Keine Kritik, sondern viel Lob durften sich die beiden aus dem Vorstand zurücktretenden Claudia Schindler und Leo Gschwend anhören. Während Schindler zurücktreten «musste» – sie gab das Amt als Musikschulpräsidentin auf, nachdem sie zur Präsidentin der Evangelischen Kirchgemeinde Amriswil gewählt wurde –, geschah dies beim Verbands-Urgestein Gschwend (Musikschule Arbon) aus freien Stücken. Schweizer würdigte den unermüdlichen Schaffer, Musiker, Pädagogen und Organisator als einen Mann der Tat. Neu in den Vorstand gewählt wurde Julia Kräuchi, seit 2011 Leiterin der Musikschule Romanshorn.
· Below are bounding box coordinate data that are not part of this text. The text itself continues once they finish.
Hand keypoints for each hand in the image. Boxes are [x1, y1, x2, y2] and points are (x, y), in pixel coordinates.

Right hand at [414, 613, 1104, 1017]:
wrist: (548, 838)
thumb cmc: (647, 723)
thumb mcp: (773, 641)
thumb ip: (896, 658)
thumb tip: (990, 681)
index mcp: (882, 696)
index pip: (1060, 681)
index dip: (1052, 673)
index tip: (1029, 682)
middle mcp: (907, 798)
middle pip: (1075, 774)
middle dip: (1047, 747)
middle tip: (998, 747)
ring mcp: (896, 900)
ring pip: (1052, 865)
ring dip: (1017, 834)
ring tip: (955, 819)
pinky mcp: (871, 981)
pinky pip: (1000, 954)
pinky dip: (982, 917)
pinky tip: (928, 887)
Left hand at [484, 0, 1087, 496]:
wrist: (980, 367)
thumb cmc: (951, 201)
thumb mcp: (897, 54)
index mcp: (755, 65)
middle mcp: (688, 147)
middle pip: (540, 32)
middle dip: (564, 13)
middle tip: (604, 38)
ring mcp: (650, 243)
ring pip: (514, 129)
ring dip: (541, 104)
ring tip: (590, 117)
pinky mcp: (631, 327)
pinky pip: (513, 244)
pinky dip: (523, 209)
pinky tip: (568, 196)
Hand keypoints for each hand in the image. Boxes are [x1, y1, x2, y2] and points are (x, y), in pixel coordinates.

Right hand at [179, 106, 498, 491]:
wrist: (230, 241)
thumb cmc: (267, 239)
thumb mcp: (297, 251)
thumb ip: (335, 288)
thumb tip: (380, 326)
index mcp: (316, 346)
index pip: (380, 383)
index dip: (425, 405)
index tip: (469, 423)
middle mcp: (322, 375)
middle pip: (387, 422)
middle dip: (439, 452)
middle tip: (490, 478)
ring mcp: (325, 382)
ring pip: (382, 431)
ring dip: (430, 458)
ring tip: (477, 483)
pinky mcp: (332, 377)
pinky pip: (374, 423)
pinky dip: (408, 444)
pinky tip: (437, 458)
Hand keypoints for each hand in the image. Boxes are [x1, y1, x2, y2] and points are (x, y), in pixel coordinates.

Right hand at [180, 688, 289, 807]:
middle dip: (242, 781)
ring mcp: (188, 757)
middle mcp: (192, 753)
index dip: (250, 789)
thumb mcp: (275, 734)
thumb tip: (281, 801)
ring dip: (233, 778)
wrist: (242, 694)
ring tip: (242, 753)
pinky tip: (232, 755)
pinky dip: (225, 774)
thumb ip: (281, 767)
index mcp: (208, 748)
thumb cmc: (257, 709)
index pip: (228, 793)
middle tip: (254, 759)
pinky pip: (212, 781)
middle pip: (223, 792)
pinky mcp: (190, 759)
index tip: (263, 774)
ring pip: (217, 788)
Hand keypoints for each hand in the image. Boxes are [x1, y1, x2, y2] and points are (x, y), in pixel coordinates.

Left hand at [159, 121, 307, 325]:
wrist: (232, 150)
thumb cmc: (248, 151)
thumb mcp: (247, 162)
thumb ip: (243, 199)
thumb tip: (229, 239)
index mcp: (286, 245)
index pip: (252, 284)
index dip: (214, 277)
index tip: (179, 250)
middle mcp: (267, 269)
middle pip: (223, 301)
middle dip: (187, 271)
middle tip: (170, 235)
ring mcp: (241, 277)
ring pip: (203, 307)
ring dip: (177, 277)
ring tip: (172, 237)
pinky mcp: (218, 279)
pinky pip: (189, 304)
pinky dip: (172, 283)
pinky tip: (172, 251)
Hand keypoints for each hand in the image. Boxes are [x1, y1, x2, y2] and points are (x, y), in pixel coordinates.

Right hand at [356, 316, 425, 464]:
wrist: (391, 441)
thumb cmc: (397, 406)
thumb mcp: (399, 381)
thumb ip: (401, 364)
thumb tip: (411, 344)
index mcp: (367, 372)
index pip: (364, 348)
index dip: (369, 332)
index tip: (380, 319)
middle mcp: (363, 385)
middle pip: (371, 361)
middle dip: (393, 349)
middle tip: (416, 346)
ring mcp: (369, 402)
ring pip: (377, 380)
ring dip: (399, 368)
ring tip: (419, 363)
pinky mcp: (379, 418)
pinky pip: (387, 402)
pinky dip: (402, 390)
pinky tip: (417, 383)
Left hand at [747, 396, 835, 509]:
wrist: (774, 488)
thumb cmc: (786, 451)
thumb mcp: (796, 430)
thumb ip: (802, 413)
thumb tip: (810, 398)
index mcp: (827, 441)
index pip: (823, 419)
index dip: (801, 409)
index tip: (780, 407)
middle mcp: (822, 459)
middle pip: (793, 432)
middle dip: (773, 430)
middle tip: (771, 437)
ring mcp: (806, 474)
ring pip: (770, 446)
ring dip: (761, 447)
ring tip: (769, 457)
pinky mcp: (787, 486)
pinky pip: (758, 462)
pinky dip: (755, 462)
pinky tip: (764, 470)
Der übrige Vorstand um Präsident Schweizer wurde einstimmig und in globo wiedergewählt.

Rechnung positiv

Positiv fiel auch die Rechnung 2015 aus, die mit einem Gewinn von 2400 Franken schloss, womit sich das Vermögen auf 37 500 Franken erhöhte. Die Versammlung genehmigte die Rechnung einstimmig. Über das Budget 2016 hatte schon die Präsidentenkonferenz entschieden.